= WHAT THE TASK ASKS =
Find how many lines below hold "when", then state that number by itself.

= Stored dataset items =
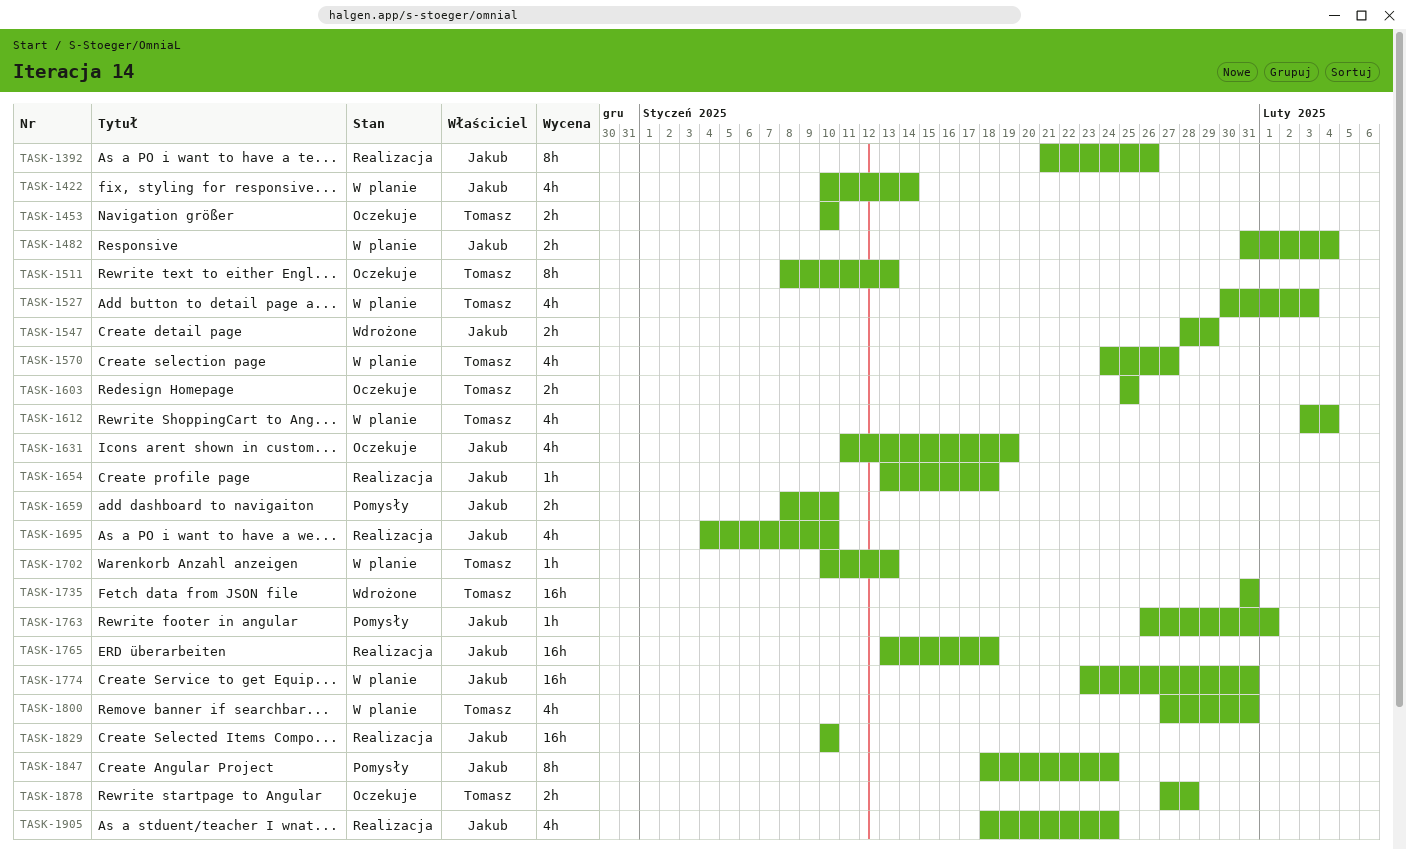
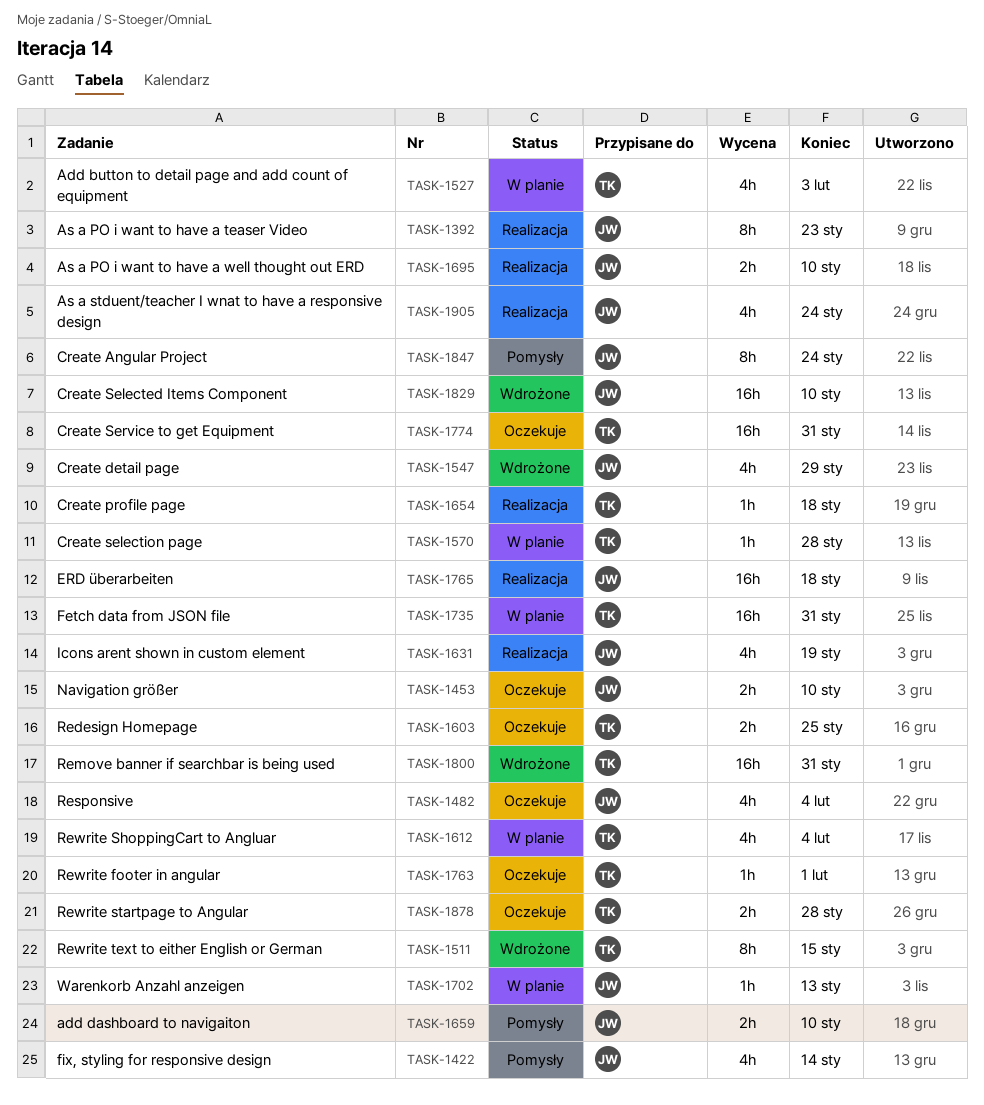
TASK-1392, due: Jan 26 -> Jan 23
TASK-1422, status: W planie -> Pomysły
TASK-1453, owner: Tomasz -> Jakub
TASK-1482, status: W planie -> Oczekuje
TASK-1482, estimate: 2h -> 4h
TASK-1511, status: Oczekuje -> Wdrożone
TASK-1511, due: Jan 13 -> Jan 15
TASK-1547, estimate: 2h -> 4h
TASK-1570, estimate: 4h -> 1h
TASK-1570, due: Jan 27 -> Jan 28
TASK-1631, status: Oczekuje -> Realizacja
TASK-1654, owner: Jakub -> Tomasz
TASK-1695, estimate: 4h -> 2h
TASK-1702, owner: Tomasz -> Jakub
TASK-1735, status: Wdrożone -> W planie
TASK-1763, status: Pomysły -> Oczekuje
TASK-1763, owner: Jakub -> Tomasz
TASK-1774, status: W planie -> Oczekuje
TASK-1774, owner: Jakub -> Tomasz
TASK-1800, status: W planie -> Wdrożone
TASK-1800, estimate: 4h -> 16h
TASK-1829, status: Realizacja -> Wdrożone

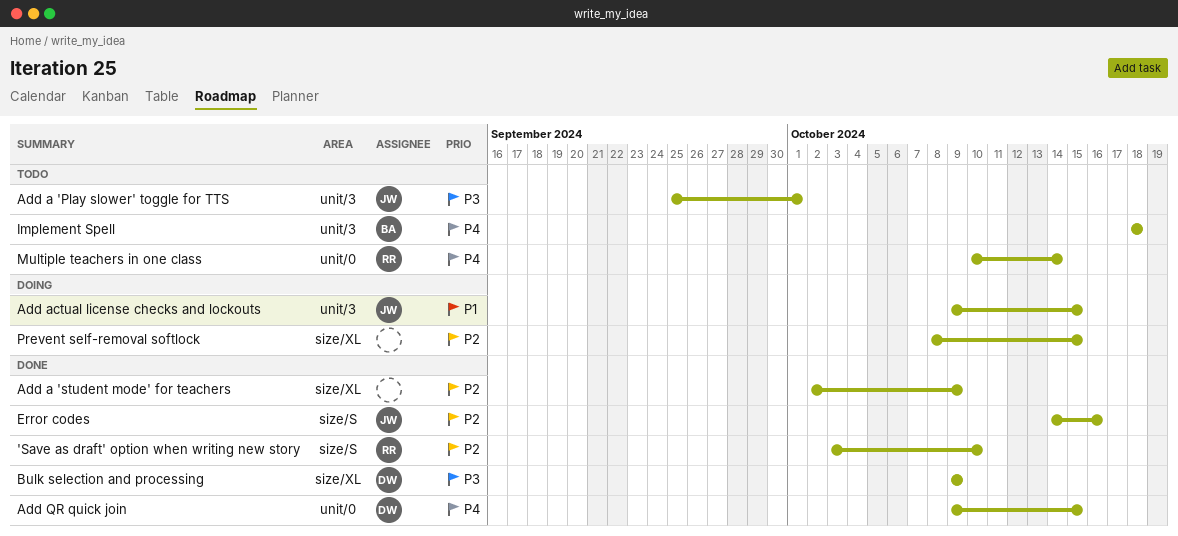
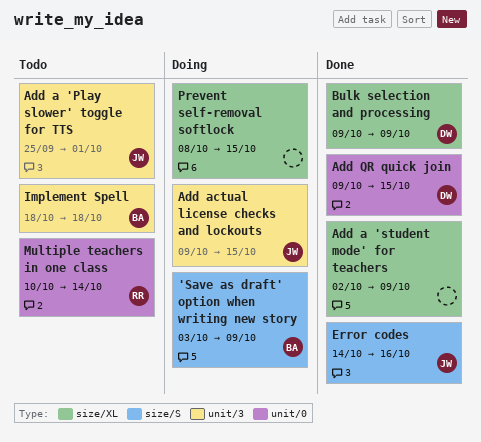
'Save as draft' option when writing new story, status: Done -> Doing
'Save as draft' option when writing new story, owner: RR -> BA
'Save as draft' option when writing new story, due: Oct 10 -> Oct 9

= RESPONSE TO THIS TASK =
3